15. El espejo

Tenía las llaves del trastero en mi poder y las miraba con fascinación. Eran las llaves que abrirían las puertas de mi destino, las llaves que abrirían el arca de los recuerdos, las llaves de la eternidad, las llaves del misterio, las llaves de la redundancia en la que me estoy metiendo… Abrí el trastero y en mi cabeza sonaba la banda sonora de Rocky. ¿Qué habría allí? ¿Qué restos de las vidas de Elvira o Carmen me esperarían en aquel polvoriento recoveco? Un espejo de cuerpo entero. Eso era todo. Un espejo. Bonito, sí. Grande. Sí. ¡Pero yo quería que fuera como en las películas! Esa secuencia en la que sin venir a cuento encuentras rollos de película de los años cuarenta y tú, que casualmente tienes un proyector compatible, echas las cortinas del salón y te dispones a descubrir los secretos que encerraron aquellos días. Pues no. Un espejo.

—Sería el que Elvira tenía puesto en el salón para trabajar. Hemos pasado todas por ese espejo. Cuídalo —dijo Gertru muy seria.

¿Cómo se cuida un espejo?

Desempolvé el gran espejo y lo coloqué en el salón, frente al sofá. Ahí, según mi padre, debía ir la televisión. Porque para él es primordial tener televisión. Podía llegar a entender que no tuviera novio, que no tuviera trabajo, que no tuviera demasiados amigos, pero que no tuviera televisión me convertía en una extraterrestre. Cuando mis padres vinieron a ver la casa, él iba inspeccionando todos los rincones con expresión de censor. Le habría faltado una campanita para alertarme de todo lo que debía hacer desaparecer de mi hogar. «Mi hogar, mío, papá, es mi casa y la tengo como me da la gana. Tú verás lo que quieres hacer con tu vida. Pues mira, sí, igual eres tú el que no llega a verlo». Mi madre encontró la casa muy alegre pero demasiado vieja. Y mi hermana, que es optimista hasta el surrealismo, le veía ventajas incluso a las baldosas levantadas que cubrían el suelo de la cocina. «Le da un toque decadente medio retro, me gusta». Y concluyó con un inquietante «es muy tu rollo». No quise indagar.

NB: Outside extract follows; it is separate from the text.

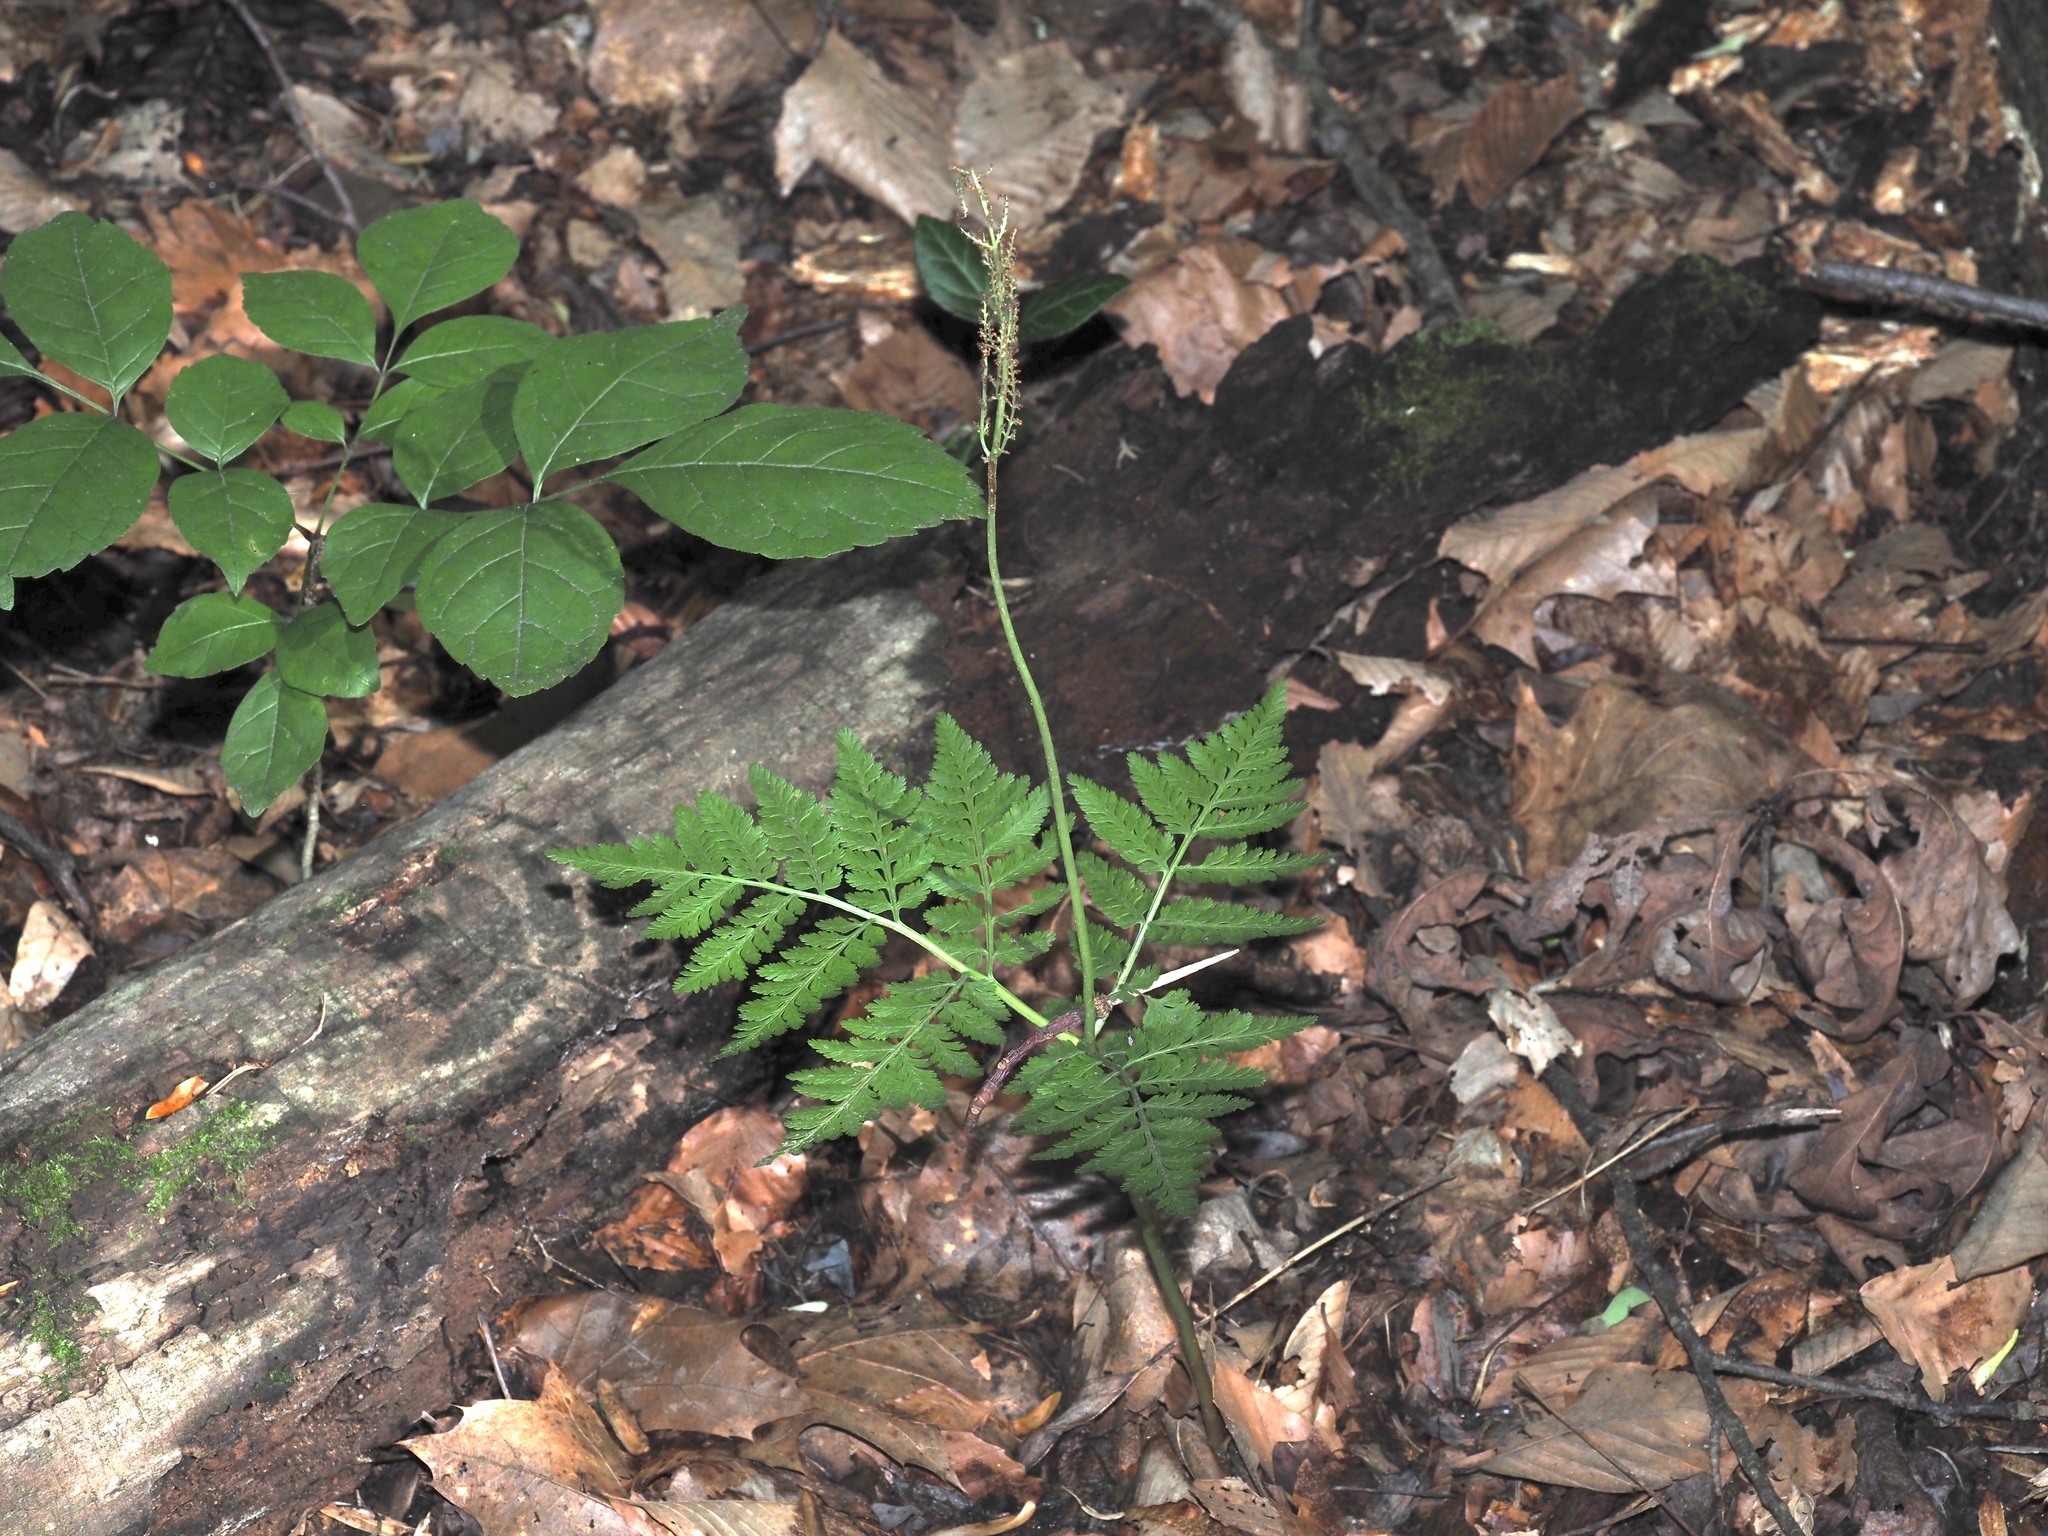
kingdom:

A veces pasaba por delante del espejo y me detenía a mirarme, que es exactamente para lo que están pensados los espejos. Pero era curioso porque el espejo emitía una llamada cada vez que me encontraba cerca, y a mí no me gusta mirarme. No es que no sea vanidosa, todo lo contrario, lo soy. Por eso, comprobar en mi imagen que no soy Elsa Pataky me frustra tanto que prefiero pasar de largo. Dios mío, si yo fuera Gisele Bündchen o una de esas tops, no me separaría del espejo jamás. Acabaría perdiendo mi trabajo como modelo porque no podría hacer otra cosa que mirarme. «Gisele, tienes un desfile en Milán». «Lo siento, no puedo moverme, estoy atrapada en mi propia imagen, llamad a otra».

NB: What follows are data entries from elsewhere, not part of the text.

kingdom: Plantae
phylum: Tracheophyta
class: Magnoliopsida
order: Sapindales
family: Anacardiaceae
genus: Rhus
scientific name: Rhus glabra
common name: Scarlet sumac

Había leído sobre el mito de Narciso varias veces y siempre me pareció estúpida la interpretación de que se cae mirando su propio reflejo. Incluso observando en un libro una reproducción del cuadro de Narciso de Caravaggio, estaba segura de que no cae al agua, en todo caso se arroja buscando algo, creyendo que ve algo al otro lado o incluso sabiendo que ve algo al otro lado, pero seamos realistas, ¿qué podía cruzarle la mente en el momento de caer al agua? «¡A ver si puedo abrazarme a mí!». No se puede ser tan tonto. Deben de existir otras claves en el mito que ni siquiera imaginamos. Eso lo pensé también al leer El hombre y sus símbolos de Carl G. Jung, donde decía: «La imagen del héroe evoluciona de una manera que refleja cada etapa de la evolución de la personalidad humana». ¿Os queda claro? ¿No? Pues a mí tampoco.